Hacker News new | ask | show | jobs
by ritchie46 1167 days ago
This is far more elegant in pandas due to the implicit behavior of the index.

But you can move the explicitness of polars behind a function. A more explicit API should not hurt maintainability if we structure our code right.

1 comments

So something like this?

    def add(df1, df2, meta_cols, val_cols=None):
        # join on meta cols
        # add val cols (default to all non meta cols if None)
        # return df with all meta and val cols selected
In theory I think that's fine. The problem is that in practice this will cause a lot of visual noise in your models, since for every operation you would need to specify, at least, your meta columns, and potentially value columns too. If you change the dimensionality of your data, you would need to update everywhere you've specified them. You could get around this a bit by defining the meta columns in a constant, but that's really only maintainable at a global module level. Once you start passing dfs around, you'll have to pass the specified columns as packaged data around with the df as well. There's also the problem that you'd need to use functions instead of standard operators.

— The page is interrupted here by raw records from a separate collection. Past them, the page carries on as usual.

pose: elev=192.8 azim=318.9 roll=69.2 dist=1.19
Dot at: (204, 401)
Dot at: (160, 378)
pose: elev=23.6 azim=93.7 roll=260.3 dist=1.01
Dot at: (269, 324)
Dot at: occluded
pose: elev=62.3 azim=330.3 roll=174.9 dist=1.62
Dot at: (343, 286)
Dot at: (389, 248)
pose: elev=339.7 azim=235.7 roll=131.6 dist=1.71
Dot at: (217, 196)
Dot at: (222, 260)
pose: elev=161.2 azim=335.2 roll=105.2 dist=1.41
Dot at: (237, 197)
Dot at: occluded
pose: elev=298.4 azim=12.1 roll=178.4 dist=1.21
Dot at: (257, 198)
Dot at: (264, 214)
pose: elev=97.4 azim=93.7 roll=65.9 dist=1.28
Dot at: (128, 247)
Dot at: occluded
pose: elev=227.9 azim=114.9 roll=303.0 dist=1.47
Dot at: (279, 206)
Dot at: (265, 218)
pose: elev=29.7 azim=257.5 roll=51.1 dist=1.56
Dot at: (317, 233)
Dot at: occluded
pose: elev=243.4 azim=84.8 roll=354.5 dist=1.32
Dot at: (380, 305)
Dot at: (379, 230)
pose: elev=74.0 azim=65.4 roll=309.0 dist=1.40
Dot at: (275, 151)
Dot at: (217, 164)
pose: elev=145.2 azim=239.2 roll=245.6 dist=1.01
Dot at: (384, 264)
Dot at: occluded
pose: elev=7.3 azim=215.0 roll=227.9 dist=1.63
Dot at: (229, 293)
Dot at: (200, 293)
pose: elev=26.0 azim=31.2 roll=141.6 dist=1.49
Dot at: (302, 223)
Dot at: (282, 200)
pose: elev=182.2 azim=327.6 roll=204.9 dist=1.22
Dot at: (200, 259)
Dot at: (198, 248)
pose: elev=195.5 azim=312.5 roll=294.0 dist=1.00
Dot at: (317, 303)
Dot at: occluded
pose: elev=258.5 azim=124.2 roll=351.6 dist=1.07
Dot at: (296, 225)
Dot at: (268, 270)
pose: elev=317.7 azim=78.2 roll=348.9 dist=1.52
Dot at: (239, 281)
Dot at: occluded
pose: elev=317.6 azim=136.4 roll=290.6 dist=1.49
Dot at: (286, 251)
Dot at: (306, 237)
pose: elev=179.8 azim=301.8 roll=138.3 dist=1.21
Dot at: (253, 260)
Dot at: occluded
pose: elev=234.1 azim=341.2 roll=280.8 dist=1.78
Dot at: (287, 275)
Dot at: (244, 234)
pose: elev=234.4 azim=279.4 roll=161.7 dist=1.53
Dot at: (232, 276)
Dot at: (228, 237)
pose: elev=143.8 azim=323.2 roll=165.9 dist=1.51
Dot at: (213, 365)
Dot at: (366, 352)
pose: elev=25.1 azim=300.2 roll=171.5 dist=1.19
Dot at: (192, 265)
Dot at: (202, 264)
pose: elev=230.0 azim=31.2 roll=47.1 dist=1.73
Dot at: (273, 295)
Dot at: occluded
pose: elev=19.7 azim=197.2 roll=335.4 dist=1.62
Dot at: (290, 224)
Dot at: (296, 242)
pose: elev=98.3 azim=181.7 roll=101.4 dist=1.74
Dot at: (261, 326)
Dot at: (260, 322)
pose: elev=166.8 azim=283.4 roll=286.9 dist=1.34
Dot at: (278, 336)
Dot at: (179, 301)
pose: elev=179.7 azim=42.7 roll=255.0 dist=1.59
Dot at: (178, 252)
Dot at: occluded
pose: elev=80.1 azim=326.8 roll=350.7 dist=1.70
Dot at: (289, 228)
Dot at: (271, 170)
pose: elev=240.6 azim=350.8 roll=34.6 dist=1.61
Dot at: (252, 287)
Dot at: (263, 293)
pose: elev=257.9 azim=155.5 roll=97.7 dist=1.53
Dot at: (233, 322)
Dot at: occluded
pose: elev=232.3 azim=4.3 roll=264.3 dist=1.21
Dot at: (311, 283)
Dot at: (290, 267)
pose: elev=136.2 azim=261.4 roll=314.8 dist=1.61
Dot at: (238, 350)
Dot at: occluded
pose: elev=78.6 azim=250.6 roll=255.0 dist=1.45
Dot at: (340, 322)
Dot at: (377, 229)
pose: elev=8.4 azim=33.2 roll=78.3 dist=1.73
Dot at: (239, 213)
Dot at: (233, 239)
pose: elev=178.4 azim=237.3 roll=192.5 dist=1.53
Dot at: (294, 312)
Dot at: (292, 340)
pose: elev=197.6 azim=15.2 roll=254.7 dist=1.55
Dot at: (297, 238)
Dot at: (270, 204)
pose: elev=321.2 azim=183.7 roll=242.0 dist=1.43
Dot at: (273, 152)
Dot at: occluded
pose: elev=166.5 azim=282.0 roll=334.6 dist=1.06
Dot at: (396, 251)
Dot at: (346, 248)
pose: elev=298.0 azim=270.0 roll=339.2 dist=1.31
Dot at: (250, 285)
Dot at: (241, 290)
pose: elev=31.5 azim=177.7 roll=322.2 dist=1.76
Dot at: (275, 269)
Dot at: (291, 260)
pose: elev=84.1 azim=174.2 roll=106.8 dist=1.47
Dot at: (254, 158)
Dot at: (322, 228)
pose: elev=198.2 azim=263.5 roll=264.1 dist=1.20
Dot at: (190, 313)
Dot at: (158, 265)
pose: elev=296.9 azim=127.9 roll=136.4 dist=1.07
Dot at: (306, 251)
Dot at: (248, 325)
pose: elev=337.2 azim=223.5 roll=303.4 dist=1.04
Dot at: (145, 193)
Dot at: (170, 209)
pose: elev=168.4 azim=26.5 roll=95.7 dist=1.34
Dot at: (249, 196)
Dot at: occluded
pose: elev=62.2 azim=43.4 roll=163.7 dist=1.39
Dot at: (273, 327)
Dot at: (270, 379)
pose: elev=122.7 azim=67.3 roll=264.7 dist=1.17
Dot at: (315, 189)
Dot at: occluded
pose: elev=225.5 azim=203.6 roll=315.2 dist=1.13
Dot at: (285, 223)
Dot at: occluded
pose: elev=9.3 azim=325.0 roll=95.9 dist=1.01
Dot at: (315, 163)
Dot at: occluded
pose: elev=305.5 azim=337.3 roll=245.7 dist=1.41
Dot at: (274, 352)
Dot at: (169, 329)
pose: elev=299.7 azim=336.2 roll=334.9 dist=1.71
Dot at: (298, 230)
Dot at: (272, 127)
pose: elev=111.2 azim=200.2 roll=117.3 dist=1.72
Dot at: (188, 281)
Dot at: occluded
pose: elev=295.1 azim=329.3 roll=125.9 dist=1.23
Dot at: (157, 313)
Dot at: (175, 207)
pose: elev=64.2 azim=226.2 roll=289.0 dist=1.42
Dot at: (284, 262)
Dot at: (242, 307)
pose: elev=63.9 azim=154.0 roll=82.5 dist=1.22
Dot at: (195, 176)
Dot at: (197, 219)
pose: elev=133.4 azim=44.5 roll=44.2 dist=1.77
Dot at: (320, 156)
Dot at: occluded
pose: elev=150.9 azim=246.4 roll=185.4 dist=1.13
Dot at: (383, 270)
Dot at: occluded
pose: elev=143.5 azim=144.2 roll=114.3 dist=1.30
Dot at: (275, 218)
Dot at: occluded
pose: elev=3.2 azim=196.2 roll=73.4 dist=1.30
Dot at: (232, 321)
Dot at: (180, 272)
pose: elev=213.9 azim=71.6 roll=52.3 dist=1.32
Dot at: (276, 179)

One thing that would be nice to do is set an (and forgive me, I understand the aversion to the word "index") index on the polars dataframe. Not a real index, just a list of columns that are specified as "metadata columns". This wouldn't actually affect any internal state of the data, but what it would do is affect the path of certain operations. Like if an "index" is set, then `+` does the join from above, rather than the current standard `+` operation.

In any case I realize this is a major philosophical divergence from the polars way of thinking, so more just shooting shit than offering real suggestions.